◆ WHAT IS ASKED ◆
Format the lines of text that go with the material below as one numbered list, skipping any blank lines. Don't include the pictures in your answer.

::::

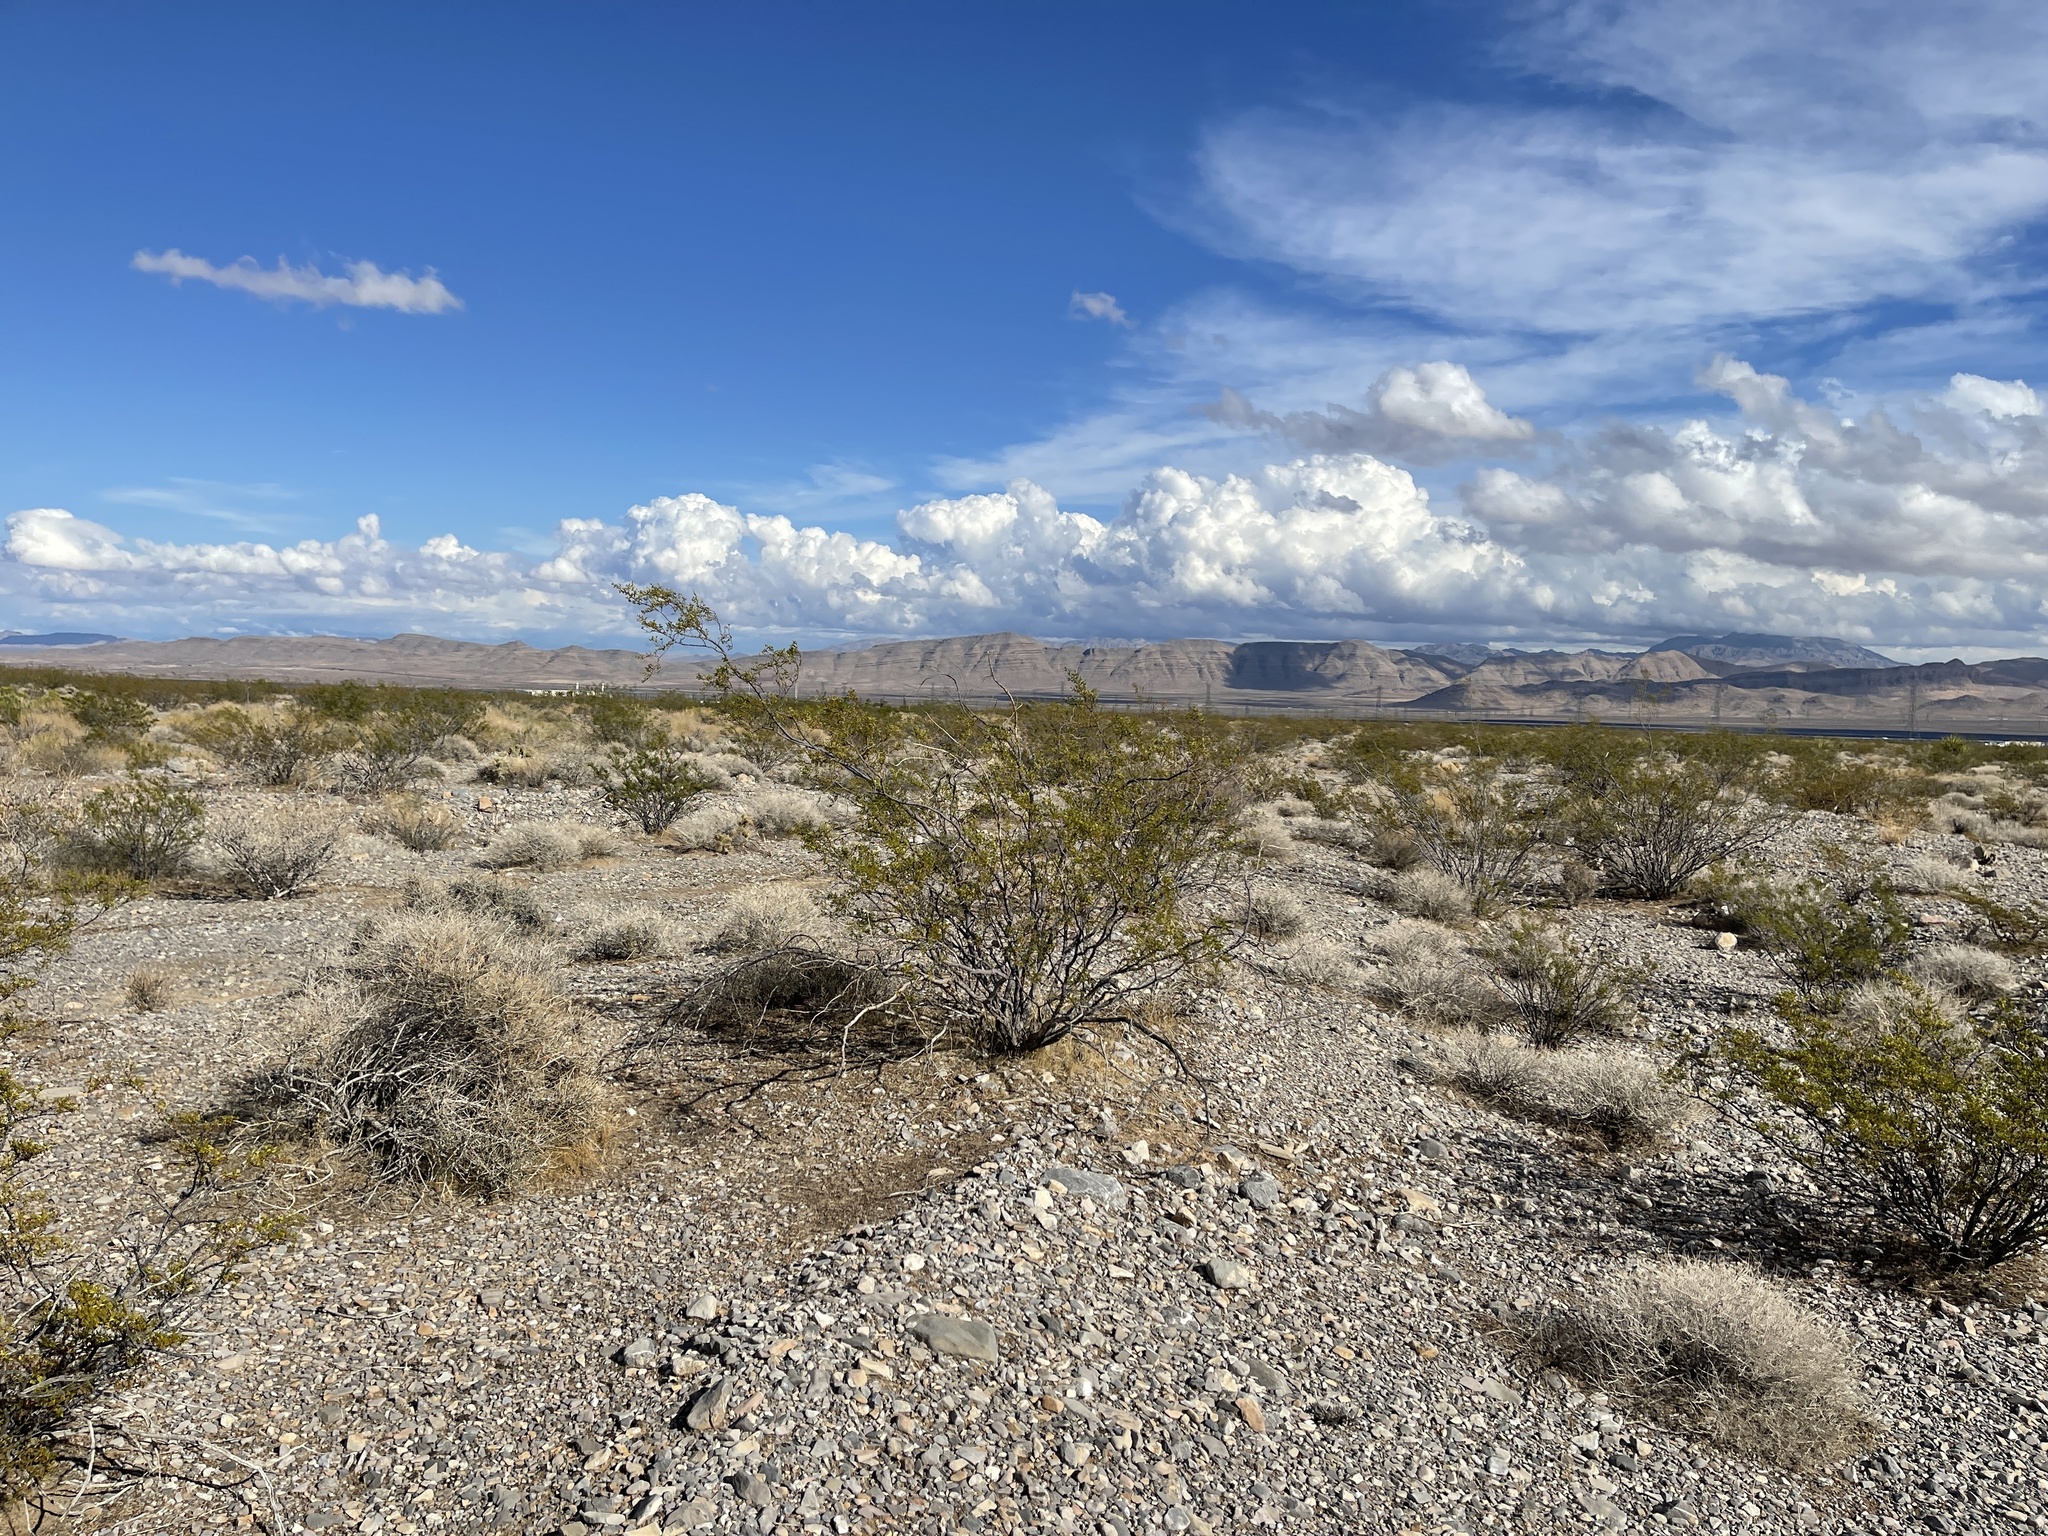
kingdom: Plantae
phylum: Tracheophyta
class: Magnoliopsida
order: Zygophyllales
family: Zygophyllaceae
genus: Larrea
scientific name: Larrea tridentata
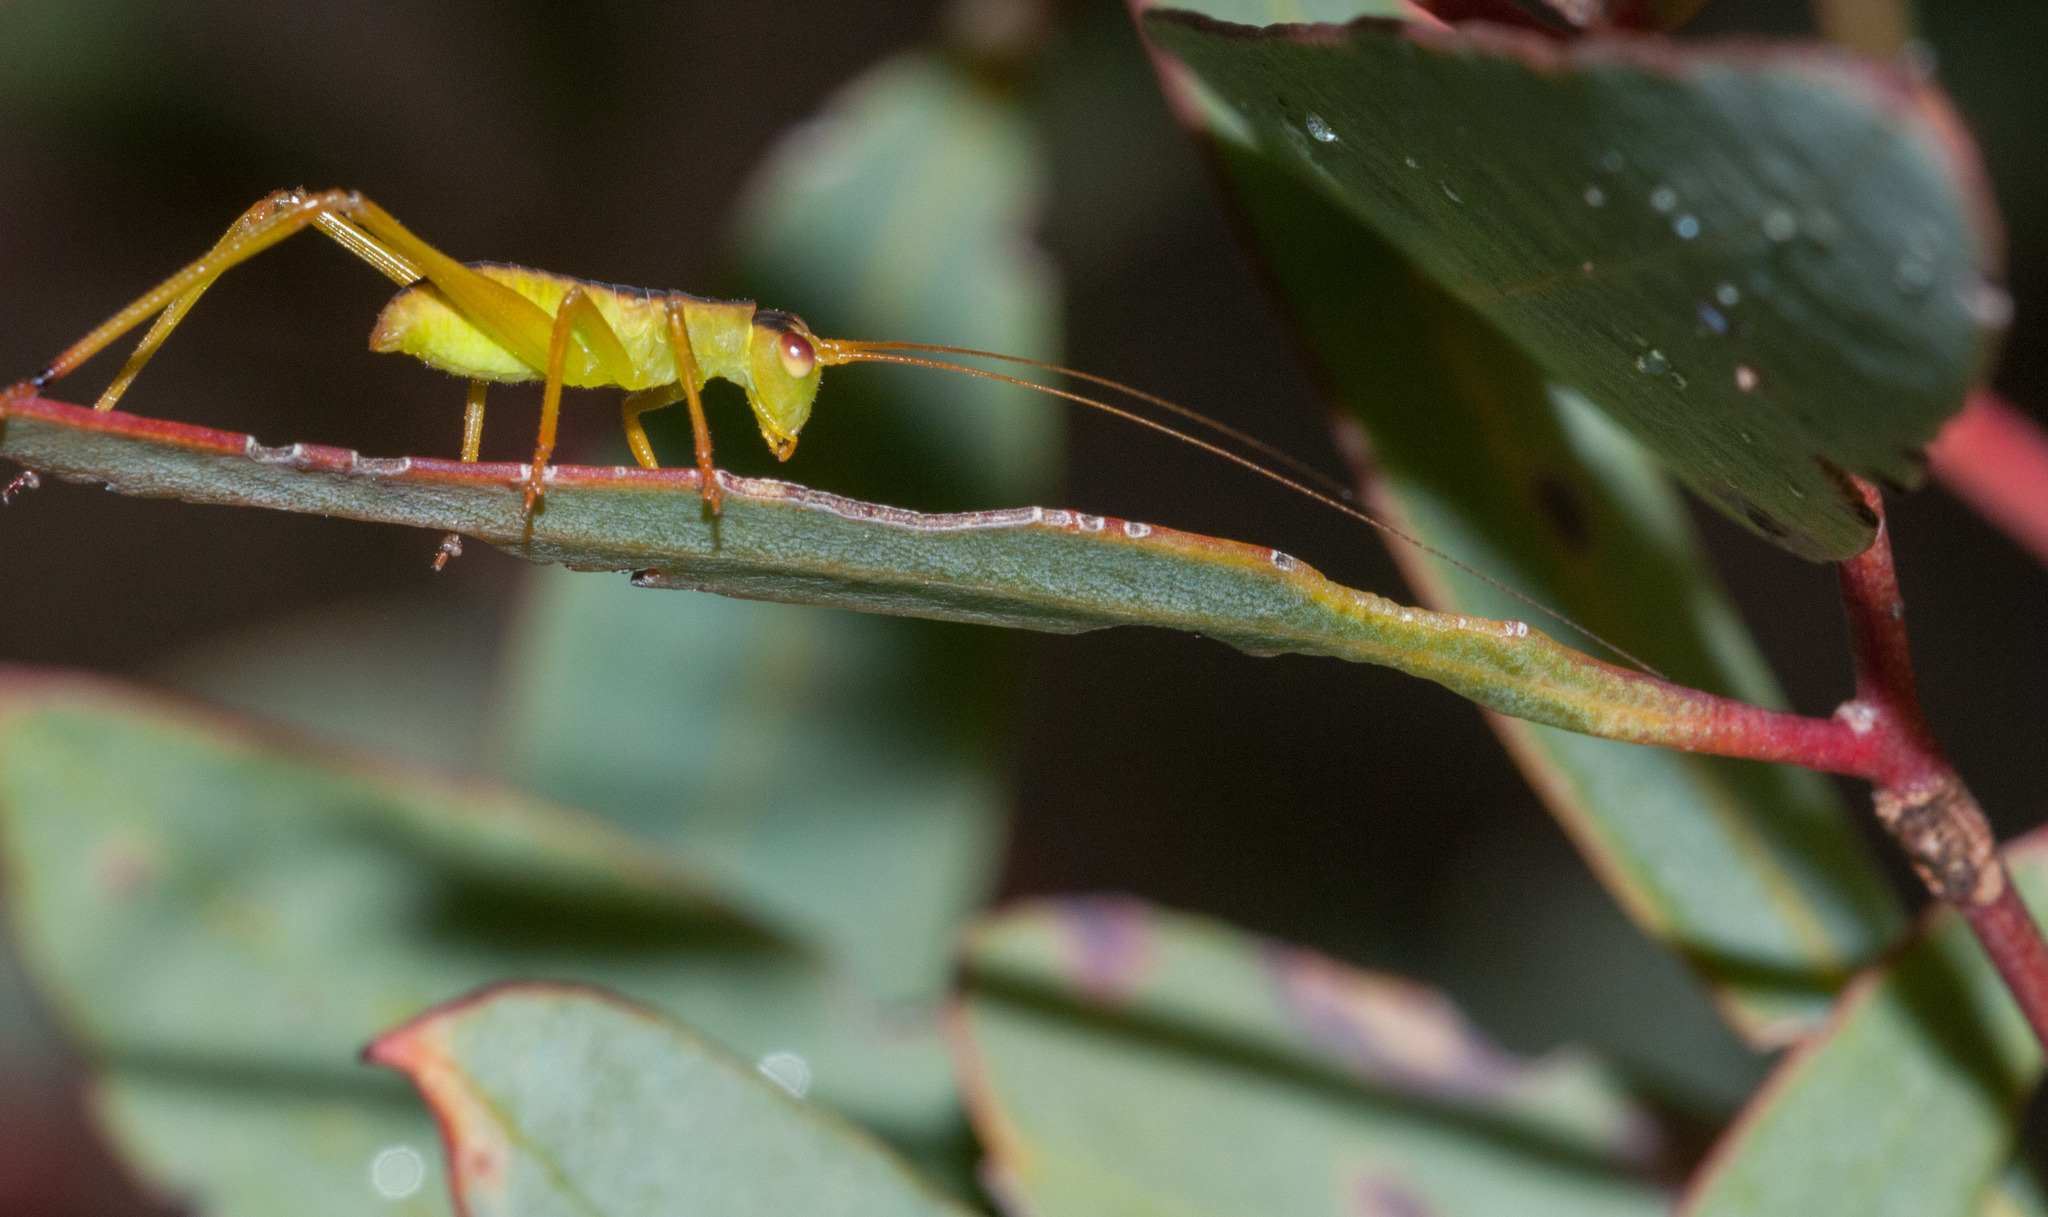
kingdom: Animalia
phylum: Arthropoda
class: Insecta
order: Orthoptera
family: Tettigoniidae
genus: Torbia
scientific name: Torbia viridissima
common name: Non-predaceous gum leaf katydid
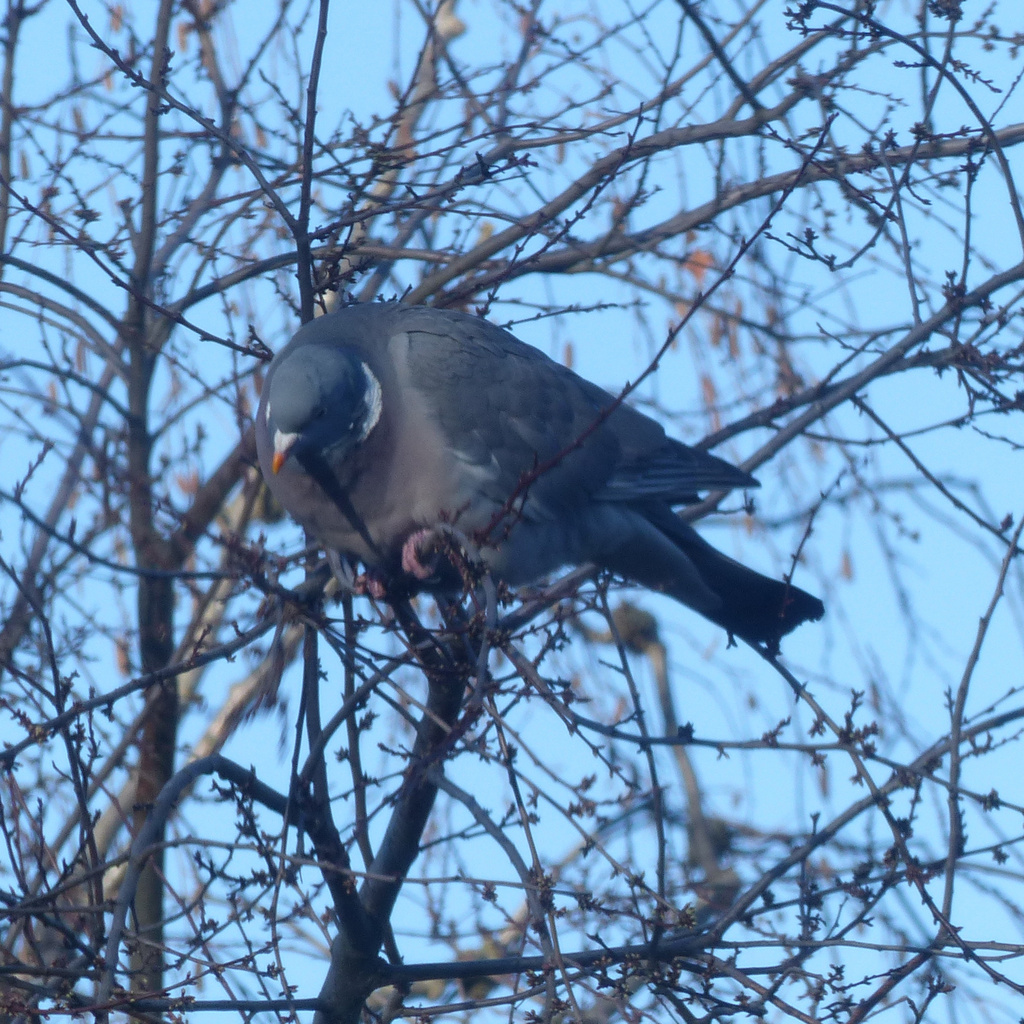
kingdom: Animalia
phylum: Chordata
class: Aves
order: Columbiformes
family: Columbidae
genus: Columba
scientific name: Columba palumbus
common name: Common wood pigeon
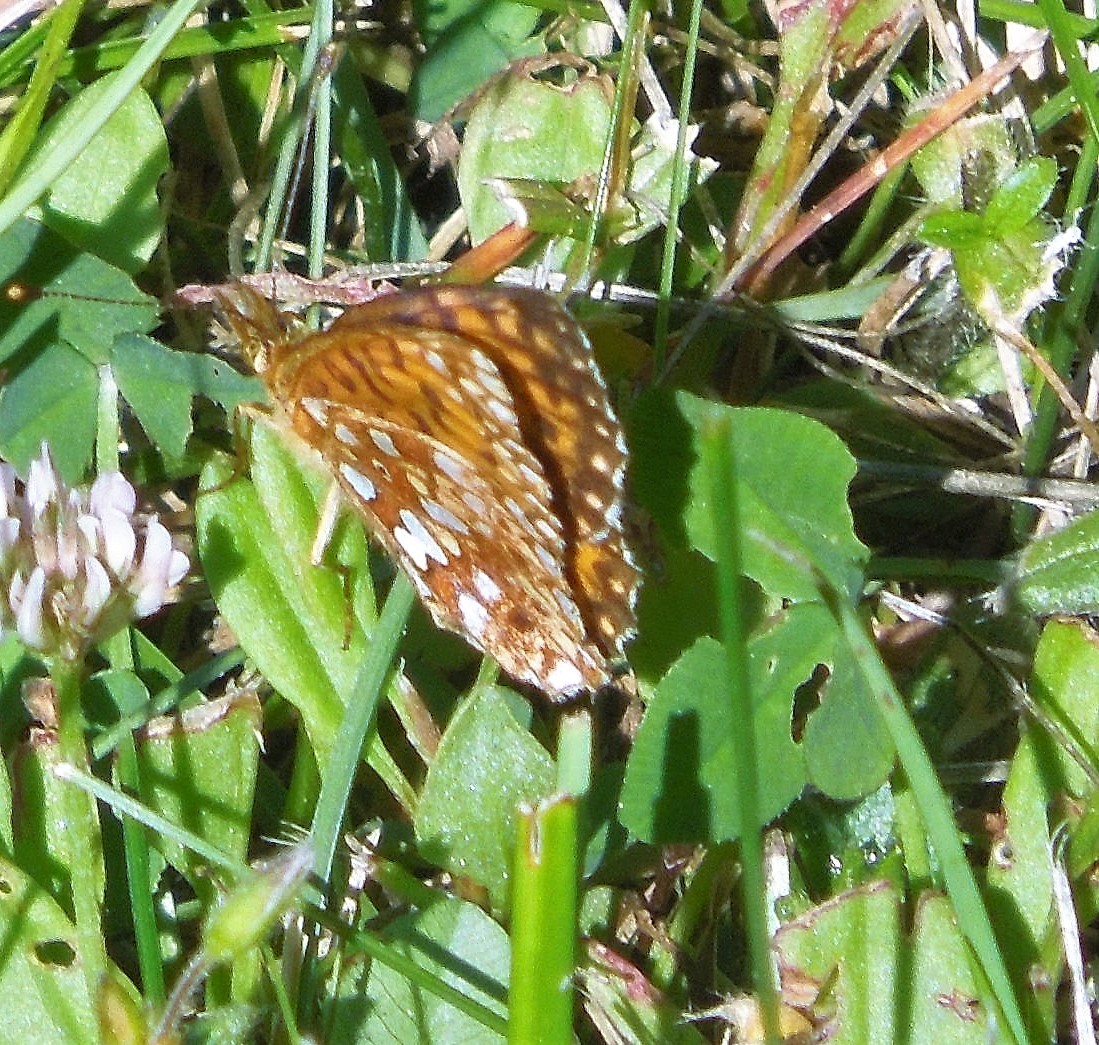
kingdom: Animalia
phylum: Arthropoda
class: Insecta
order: Lepidoptera
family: Nymphalidae
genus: Boloria
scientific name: Boloria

::::

◆ TASK ANSWER ◆
1. kingdom: Plantae
2. phylum: Tracheophyta
3. class: Magnoliopsida
4. order: Zygophyllales
5. family: Zygophyllaceae
6. genus: Larrea
7. scientific name: Larrea tridentata
8. kingdom: Animalia
9. phylum: Arthropoda
10. class: Insecta
11. order: Orthoptera
12. family: Tettigoniidae
13. genus: Torbia
14. scientific name: Torbia viridissima
15. common name: Non-predaceous gum leaf katydid
16. kingdom: Animalia
17. phylum: Chordata
18. class: Aves
19. order: Columbiformes
20. family: Columbidae
21. genus: Columba
22. scientific name: Columba palumbus
23. common name: Common wood pigeon
24. kingdom: Animalia
25. phylum: Arthropoda
26. class: Insecta
27. order: Lepidoptera
28. family: Nymphalidae
29. genus: Boloria
30. scientific name: Boloria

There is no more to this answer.